**WHAT TO WORK ON**:
Swap every "Profile" in the data below for "Account", and leave everything else unchanged.

**TASK DATA**:
++++++++++++++++++++

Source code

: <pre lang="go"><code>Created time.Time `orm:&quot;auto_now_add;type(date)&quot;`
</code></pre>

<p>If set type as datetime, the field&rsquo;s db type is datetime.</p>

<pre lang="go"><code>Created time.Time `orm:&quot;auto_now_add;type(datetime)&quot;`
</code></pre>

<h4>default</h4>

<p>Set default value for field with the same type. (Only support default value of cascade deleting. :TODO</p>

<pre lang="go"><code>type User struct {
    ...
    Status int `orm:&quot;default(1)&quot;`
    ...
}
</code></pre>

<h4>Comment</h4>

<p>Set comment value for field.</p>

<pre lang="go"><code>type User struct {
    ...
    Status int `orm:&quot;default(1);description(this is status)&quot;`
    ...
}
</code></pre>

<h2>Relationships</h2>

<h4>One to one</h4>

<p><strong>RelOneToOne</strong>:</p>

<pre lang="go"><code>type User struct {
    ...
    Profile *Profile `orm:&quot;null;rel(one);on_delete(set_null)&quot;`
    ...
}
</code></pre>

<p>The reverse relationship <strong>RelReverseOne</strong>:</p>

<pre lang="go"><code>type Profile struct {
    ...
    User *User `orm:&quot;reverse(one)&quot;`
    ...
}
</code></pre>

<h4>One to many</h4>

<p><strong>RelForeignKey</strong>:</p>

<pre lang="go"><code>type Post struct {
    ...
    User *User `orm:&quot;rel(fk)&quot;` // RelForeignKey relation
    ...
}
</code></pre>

++++++++++++++++++++

**OUTPUT BELOW**:
Source code

: <pre lang="go"><code>Created time.Time `orm:&quot;auto_now_add;type(date)&quot;`
</code></pre>

<p>If set type as datetime, the field&rsquo;s db type is datetime.</p>

<pre lang="go"><code>Created time.Time `orm:&quot;auto_now_add;type(datetime)&quot;`
</code></pre>

<h4>default</h4>

<p>Set default value for field with the same type. (Only support default value of cascade deleting. :TODO</p>

<pre lang="go"><code>type User struct {
    ...
    Status int `orm:&quot;default(1)&quot;`
    ...
}
</code></pre>

<h4>Comment</h4>

<p>Set comment value for field.</p>

<pre lang="go"><code>type User struct {
    ...
    Status int `orm:&quot;default(1);description(this is status)&quot;`
    ...
}
</code></pre>

<h2>Relationships</h2>

<h4>One to one</h4>

<p><strong>RelOneToOne</strong>:</p>

<pre lang="go"><code>type User struct {
    ...
    Account *Account `orm:&quot;null;rel(one);on_delete(set_null)&quot;`
    ...
}
</code></pre>

<p>The reverse relationship <strong>RelReverseOne</strong>:</p>

<pre lang="go"><code>type Account struct {
    ...
    User *User `orm:&quot;reverse(one)&quot;`
    ...
}
</code></pre>

<h4>One to many</h4>

<p><strong>RelForeignKey</strong>:</p>

<pre lang="go"><code>type Post struct {
    ...
    User *User `orm:&quot;rel(fk)&quot;` // RelForeignKey relation
    ...
}
</code></pre>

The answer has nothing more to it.